As a supplement to our recently released report on authorship and accessibility, we have compiled this list of resources that explain how authors can make their works more accessible in a variety of media formats. It is our hope that these resources will amplify the message of the report and encourage authors to make accessibility a part of their workflow when creating digital content.
Dave Gunn, Accessible Books Consortium: Accessible eBook Guidelines for Self-Publishing Authors
This explanation of how to create accessible e-books isn’t just for self-published authors; it is useful for anyone wishing to create a digital book with accessible features. These guidelines define key terms and explain how to make e-books accessible for a range of platforms, including Amazon’s Kindle, Apple’s iBooks, and Barnes & Noble’s Nook Press. A checklist at the end provides a handy summary of the material.
This guidance describes how to include descriptions of images and objects in iBooks and provides other handy tips for creating accessible iBooks.
PDFs and Documents
Adobe’s detailed guide to PDF accessibility explains how to create accessible PDFs and check the accessibility of existing PDFs. Adobe guides you through setting a logical reading order, checking color contrast, tagging images, and everything in between.
National Center on Disability and Access to Education: Creating Accessible PDF Documents in Adobe Acrobat
This one-pager and accompanying video explain how to use Adobe’s accessibility wizard and address common issues.
Microsoft: Microsoft Accessibility Center
Microsoft has also created a suite of accessibility guides for their products, including Word, Excel, and PowerPoint, that explain common issues (such as handling images and links) and how to correct them.
National Center on Disability and Access to Education: Creating Accessible Microsoft Word Documents
This one-pager was last updated in 2018 and provides quick tips on using heading styles, alternative text, and other features in Microsoft Word to make documents more accessible.
University of Washington: Creating Accessible Videos
This guidance provides an overview of video accessibility, including information about captions, transcripts, and audio descriptions.
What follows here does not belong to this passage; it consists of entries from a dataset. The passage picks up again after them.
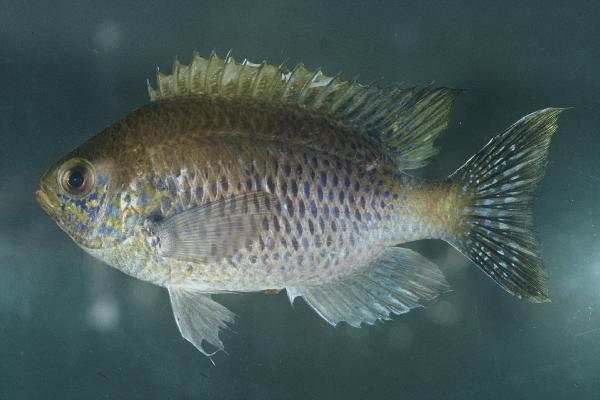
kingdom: Animalia
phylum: Chordata
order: Perciformes
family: Pomacentridae
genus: Chromis
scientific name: Chromis dasygenys
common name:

It also links to instructions on how to make accessible videos on a variety of platforms, including YouTube, Panopto, Canvas, and Facebook.
YouTube’s tutorials explain how to create and upload closed captions to YouTube videos and how to review and make changes to YouTube’s machine-generated captions.
National Center on Disability and Access to Education: Captioning YouTube Videos
This one-pager and accompanying video were last updated in 2018 and explain how to add and edit captions on YouTube videos.
Benetech: DIAGRAM Center Image Description
This guide from accessibility nonprofit Benetech explains how to correctly describe images to print-disabled users—very useful for providing helpful alt text and other descriptions that include necessary information while leaving out details that can confuse screen reading tools.
DIAGRAM Center: Accessible Math
Another excellent resource from Benetech, this guide explains how to make printed mathematical equations and diagrams accessible to readers with limited or no vision.
Last but not least, this collection of tutorials for website accessibility is presented by WC3, the international standards organization for the World Wide Web.